1 – da incorreta decisão sobre a matéria de facto.
O recorrente entende que a matéria de facto vertida como provada nos pontos 3), 4), 5), 6) e 22) está incorretamente decidida, pelas razões que depois explicita, argumentação que, no essencial, vem vertida nas correspondentes conclusões supra transcritas de A) a T)[3] e que, por economia, aqui se considera renovada, concluindo que os supra referidos factos dados como provados não o deviam ter sido, ou pelo menos, a serem, não estão suficientemente circunstanciados ou não são suficientes, por si só, para configurarem a prática de um crime de violência doméstica.

Na resposta, o Ministério Público anotou, em suma, que, lendo o acórdão recorrido e cotejando a prova produzida, fácil é reconstruir o percurso que o tribunal “a quo trilhou para alcançar a convicção que veio a expor em termos de matéria de facto, não tendo sido produzida prova, de natureza refutável, que imponha conclusão diversa, no caso a prevalência da tese do recorrente, sublinhando depois que, nos traços marcantes, as alegações do mesmo apenas traduzem uma desconformidade entre a decisão de facto do tribunal e aquela que no caso teria sido a do próprio e que os raciocínios expostos pelo tribunal recorrido, ao fundamentar a decisão de facto, são lineares, claros e totalmente apreensíveis, em termos que seguidamente explicita, concluindo que, não existindo dúvidas no espírito do julgador, afastada está, obviamente, a possibilidade de aplicação do princípio “in dubio pro reo” e que a convicção entroncou no princípio da livre apreciação da prova.

## Listagem fornecida
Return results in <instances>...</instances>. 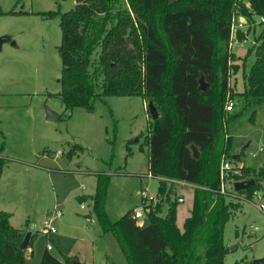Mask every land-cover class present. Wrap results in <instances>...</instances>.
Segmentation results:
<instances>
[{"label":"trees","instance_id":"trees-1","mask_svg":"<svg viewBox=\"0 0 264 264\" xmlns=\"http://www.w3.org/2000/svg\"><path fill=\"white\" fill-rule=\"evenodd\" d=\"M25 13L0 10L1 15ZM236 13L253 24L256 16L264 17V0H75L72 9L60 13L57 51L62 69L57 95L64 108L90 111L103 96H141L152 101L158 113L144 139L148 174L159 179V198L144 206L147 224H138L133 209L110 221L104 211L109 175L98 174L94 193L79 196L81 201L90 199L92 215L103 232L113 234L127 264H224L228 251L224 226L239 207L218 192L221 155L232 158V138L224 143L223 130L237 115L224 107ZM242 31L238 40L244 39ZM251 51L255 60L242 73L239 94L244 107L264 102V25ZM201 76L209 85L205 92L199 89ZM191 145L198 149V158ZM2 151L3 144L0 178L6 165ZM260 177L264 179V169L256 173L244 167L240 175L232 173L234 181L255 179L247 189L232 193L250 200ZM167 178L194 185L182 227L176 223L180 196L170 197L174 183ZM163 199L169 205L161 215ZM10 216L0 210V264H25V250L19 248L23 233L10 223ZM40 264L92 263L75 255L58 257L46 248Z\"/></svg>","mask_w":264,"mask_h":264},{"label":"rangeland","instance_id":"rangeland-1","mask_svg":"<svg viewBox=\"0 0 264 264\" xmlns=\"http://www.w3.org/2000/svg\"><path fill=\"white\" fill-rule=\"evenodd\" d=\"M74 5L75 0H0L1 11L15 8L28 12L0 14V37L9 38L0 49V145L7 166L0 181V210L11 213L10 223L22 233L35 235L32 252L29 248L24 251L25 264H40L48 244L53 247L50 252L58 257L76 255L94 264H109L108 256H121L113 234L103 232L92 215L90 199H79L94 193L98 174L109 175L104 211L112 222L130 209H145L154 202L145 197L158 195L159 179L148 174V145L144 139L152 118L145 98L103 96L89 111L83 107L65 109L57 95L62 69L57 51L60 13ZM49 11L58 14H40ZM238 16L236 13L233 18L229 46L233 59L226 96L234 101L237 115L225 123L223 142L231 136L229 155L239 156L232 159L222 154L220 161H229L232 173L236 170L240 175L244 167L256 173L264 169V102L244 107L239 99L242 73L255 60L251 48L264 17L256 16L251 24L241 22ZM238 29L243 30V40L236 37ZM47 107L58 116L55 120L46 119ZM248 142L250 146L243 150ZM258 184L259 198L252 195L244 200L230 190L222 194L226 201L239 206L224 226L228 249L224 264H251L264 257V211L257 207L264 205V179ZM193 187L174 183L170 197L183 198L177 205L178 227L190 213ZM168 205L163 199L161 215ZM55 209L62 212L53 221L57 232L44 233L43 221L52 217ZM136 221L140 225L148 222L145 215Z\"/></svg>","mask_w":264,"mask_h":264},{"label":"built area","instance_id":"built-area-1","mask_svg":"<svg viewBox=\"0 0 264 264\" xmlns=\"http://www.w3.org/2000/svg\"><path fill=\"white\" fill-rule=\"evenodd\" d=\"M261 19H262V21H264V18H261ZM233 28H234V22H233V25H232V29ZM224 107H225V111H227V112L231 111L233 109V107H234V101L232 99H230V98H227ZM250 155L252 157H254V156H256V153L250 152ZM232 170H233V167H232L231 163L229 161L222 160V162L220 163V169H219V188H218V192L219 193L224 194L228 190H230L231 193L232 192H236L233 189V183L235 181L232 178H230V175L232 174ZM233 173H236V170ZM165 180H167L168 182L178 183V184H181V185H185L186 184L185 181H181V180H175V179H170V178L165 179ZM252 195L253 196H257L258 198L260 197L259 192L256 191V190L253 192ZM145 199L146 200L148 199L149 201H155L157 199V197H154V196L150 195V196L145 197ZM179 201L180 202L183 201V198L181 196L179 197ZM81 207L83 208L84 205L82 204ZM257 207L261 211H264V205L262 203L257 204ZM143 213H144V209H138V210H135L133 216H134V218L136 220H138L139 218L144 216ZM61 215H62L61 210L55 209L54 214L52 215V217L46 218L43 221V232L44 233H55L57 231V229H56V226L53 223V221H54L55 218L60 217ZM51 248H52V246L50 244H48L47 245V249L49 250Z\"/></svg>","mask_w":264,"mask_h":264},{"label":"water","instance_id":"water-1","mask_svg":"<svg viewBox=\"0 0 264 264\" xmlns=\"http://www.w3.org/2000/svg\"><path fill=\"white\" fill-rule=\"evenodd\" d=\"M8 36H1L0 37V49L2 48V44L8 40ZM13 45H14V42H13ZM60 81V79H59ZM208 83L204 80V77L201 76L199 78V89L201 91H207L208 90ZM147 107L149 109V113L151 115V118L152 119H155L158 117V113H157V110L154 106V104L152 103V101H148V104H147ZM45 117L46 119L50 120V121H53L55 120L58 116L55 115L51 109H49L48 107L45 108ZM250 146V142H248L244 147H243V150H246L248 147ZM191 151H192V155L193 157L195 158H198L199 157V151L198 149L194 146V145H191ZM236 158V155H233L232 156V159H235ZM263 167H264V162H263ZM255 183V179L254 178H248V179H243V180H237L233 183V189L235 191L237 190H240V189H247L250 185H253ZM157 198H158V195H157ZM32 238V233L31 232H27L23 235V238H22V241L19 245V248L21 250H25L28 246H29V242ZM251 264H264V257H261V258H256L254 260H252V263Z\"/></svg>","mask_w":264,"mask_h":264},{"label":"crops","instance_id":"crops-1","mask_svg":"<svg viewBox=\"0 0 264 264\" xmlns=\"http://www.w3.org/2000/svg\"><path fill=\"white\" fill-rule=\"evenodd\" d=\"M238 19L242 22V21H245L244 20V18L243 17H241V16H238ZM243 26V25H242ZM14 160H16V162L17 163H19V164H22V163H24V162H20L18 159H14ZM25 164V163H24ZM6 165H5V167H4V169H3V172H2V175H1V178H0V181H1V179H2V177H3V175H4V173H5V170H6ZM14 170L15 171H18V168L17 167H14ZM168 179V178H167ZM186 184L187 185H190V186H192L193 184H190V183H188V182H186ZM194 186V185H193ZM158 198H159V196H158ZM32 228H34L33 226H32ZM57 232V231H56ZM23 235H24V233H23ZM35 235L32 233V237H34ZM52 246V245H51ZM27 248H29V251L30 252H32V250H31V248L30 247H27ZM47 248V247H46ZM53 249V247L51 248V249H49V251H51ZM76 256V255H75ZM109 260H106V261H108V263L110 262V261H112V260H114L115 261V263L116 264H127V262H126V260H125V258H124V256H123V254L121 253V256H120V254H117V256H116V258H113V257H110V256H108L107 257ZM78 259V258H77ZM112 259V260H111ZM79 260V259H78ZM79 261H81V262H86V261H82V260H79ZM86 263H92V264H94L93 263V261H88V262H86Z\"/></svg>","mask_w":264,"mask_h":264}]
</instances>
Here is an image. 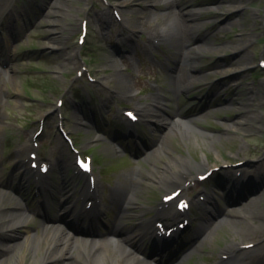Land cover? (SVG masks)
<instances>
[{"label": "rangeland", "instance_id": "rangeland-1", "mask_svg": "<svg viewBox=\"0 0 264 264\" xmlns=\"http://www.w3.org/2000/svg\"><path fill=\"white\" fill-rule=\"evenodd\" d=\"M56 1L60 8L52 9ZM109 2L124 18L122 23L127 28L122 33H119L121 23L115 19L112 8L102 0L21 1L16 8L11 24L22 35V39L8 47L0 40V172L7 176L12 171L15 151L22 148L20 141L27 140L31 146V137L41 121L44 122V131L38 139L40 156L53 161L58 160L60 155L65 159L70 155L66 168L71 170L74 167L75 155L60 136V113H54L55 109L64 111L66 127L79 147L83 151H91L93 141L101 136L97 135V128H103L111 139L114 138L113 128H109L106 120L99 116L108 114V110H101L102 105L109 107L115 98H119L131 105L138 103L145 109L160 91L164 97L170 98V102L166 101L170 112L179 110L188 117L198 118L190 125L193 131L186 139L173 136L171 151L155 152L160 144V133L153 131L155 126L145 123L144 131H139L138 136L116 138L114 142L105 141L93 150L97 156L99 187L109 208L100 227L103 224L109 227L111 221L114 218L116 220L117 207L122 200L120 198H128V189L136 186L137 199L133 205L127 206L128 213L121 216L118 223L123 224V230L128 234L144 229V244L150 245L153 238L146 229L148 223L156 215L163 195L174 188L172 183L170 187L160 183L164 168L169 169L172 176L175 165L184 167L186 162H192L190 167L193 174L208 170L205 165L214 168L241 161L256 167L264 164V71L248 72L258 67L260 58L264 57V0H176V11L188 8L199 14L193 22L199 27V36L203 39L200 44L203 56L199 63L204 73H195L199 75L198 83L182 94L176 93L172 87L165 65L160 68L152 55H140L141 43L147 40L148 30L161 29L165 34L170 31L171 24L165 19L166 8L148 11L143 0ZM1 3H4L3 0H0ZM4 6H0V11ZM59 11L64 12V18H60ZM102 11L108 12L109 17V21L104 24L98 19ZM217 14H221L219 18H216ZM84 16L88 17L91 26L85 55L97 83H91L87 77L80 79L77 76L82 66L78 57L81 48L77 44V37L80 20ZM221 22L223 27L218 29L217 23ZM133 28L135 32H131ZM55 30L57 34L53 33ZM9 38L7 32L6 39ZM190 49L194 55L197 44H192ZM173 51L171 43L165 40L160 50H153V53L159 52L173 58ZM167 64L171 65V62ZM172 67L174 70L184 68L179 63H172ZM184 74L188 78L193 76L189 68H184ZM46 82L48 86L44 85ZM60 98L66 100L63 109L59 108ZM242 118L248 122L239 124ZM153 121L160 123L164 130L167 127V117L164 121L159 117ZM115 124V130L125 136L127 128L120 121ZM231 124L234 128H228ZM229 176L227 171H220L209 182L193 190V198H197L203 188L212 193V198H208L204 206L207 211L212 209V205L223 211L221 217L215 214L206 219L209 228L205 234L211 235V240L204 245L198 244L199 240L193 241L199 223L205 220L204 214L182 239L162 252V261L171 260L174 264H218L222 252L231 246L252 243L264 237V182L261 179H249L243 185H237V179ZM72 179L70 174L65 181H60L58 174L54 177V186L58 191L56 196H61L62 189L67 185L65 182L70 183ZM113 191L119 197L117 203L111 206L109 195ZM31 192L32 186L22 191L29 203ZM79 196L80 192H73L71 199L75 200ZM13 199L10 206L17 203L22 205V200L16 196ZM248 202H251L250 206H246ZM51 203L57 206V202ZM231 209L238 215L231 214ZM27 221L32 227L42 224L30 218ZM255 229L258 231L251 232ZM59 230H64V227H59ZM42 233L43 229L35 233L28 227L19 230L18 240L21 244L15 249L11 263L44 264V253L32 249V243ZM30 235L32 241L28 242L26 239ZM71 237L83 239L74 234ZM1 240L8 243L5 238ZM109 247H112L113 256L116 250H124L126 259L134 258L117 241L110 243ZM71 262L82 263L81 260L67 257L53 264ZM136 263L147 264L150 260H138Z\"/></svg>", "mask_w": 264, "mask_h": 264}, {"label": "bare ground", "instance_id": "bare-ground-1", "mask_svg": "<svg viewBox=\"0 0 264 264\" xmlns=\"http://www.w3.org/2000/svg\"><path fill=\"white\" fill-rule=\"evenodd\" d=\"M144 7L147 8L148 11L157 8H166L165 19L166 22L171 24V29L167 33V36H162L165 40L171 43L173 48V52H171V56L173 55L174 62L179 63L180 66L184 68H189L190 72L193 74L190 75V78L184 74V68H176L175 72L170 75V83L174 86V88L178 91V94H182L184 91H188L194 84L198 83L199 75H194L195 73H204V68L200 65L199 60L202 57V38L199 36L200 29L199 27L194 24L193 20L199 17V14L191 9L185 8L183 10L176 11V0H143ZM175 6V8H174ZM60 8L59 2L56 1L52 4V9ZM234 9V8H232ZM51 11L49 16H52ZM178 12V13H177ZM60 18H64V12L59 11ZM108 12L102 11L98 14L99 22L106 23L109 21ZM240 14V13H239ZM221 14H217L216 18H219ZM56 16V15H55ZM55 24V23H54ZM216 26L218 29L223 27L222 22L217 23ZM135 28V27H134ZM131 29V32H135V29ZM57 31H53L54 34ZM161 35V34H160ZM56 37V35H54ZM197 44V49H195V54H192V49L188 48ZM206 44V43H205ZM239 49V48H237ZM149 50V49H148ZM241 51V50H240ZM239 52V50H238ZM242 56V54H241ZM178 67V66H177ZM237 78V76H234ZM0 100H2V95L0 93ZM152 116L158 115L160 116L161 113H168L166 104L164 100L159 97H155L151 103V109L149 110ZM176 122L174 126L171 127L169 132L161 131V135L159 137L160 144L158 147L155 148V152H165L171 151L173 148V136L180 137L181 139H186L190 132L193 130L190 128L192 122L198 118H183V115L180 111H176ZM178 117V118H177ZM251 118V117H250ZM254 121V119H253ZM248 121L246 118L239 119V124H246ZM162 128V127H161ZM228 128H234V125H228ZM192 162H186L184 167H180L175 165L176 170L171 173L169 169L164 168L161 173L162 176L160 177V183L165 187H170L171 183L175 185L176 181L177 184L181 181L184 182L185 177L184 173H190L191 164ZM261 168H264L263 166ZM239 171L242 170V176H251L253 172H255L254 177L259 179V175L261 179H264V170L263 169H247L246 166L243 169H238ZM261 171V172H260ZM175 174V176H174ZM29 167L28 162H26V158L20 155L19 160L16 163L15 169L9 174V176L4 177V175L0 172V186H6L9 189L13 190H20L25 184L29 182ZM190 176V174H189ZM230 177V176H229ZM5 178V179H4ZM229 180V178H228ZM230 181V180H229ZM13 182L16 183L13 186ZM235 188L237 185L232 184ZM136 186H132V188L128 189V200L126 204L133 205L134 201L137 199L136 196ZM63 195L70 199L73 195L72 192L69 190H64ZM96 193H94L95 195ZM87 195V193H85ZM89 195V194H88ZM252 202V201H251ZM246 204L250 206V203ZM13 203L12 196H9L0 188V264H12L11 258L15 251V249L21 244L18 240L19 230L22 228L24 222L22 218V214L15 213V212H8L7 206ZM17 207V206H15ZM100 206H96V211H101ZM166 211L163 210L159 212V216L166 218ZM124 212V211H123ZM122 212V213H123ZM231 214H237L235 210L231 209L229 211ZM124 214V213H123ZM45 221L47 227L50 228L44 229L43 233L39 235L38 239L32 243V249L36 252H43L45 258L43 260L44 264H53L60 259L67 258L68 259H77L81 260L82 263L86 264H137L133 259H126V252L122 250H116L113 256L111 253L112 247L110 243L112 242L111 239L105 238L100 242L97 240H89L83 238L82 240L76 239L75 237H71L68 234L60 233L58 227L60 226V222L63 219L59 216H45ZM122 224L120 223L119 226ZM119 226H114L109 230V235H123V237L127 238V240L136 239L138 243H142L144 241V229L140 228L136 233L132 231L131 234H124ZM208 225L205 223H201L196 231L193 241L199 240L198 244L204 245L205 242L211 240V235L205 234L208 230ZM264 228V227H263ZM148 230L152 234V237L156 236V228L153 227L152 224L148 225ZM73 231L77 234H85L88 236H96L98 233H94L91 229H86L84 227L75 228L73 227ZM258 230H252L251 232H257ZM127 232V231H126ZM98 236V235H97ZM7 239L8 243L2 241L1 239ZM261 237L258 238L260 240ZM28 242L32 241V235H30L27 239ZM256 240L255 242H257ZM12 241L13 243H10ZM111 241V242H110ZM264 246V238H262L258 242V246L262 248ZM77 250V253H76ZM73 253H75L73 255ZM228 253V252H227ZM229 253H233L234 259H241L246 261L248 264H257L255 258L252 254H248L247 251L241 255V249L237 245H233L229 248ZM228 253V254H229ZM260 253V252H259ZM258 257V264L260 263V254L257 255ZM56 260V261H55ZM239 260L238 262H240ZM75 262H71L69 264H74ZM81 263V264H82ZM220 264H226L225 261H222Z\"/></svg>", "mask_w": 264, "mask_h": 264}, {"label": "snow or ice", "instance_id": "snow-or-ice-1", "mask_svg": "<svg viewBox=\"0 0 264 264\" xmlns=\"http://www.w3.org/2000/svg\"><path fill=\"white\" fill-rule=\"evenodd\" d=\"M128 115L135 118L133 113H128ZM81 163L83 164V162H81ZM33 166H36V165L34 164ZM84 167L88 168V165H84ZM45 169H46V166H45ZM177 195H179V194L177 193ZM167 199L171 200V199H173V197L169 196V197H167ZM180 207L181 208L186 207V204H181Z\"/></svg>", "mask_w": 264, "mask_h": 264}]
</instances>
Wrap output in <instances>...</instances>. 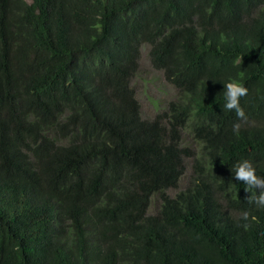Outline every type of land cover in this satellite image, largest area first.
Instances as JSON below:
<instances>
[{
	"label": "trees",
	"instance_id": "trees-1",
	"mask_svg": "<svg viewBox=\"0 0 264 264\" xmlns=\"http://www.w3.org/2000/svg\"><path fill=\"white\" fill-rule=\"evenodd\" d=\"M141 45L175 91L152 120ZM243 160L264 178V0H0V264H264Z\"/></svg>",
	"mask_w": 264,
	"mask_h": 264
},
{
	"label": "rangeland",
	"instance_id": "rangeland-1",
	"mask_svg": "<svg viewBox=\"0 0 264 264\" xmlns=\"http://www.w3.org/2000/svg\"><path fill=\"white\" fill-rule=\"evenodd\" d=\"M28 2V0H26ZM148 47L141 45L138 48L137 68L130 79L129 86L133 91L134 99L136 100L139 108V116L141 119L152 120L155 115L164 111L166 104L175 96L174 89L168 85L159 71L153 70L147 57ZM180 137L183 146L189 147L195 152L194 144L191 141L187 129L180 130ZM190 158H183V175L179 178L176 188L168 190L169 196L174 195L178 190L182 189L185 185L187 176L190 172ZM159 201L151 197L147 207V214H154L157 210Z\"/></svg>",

## Tarefas
(1) Passe para inglês, por favor, a seguinte frase do excerto sobre o recurso: «O recorrente entende que a matéria de facto vertida como provada nos pontos 3), 4), 5), 6) e 22) está incorretamente decidida, pelas razões que depois explicita, argumentação que, no essencial, vem vertida nas correspondentes conclusões supra transcritas de A) a T)[3] e que, por economia, aqui se considera renovada, concluindo que os supra referidos factos dados como provados não o deviam ter sido, ou pelo menos, a serem, não estão suficientemente circunstanciados ou não são suficientes, por si só, para configurarem a prática de um crime de violência doméstica.»
(2) Retome o excerto sobre o recurso a partir da última frase apresentada.

## Respostas aos exercícios
(1) The appellant considers that the facts set out as proven in points 3), 4), 5), 6) and 22) were incorrectly decided, for the reasons subsequently explained, an argument which, in essence, is reflected in the corresponding conclusions transcribed above from A) to T)[3] and which, for the sake of brevity, is deemed repeated here, concluding that the aforementioned facts found proven should not have been so found, or at least, if they were, are not sufficiently detailed or are not sufficient, on their own, to constitute the commission of a crime of domestic violence.

(2)
Respondendo, a assistente veio destacar, também em suma, que discordava do entendimento do recorrente, pois que as transcrições pelo mesmo efetuadas foi feita de forma segmentada e focada em transmitir tão só a sua leitura da prova produzida e dissociada de tudo o que foi dito, mas, mesmo assim, dessa transcrição segmentada depreende-se a correta apreciação e valoração da prova produzida pelo tribunal “a quo”, conforme depois especifica, concluindo seguidamente que não restavam dúvidas da correta apreciação da prova por parte daquele tribunal e da prática do crime de violência doméstica por parte do arguido/recorrente.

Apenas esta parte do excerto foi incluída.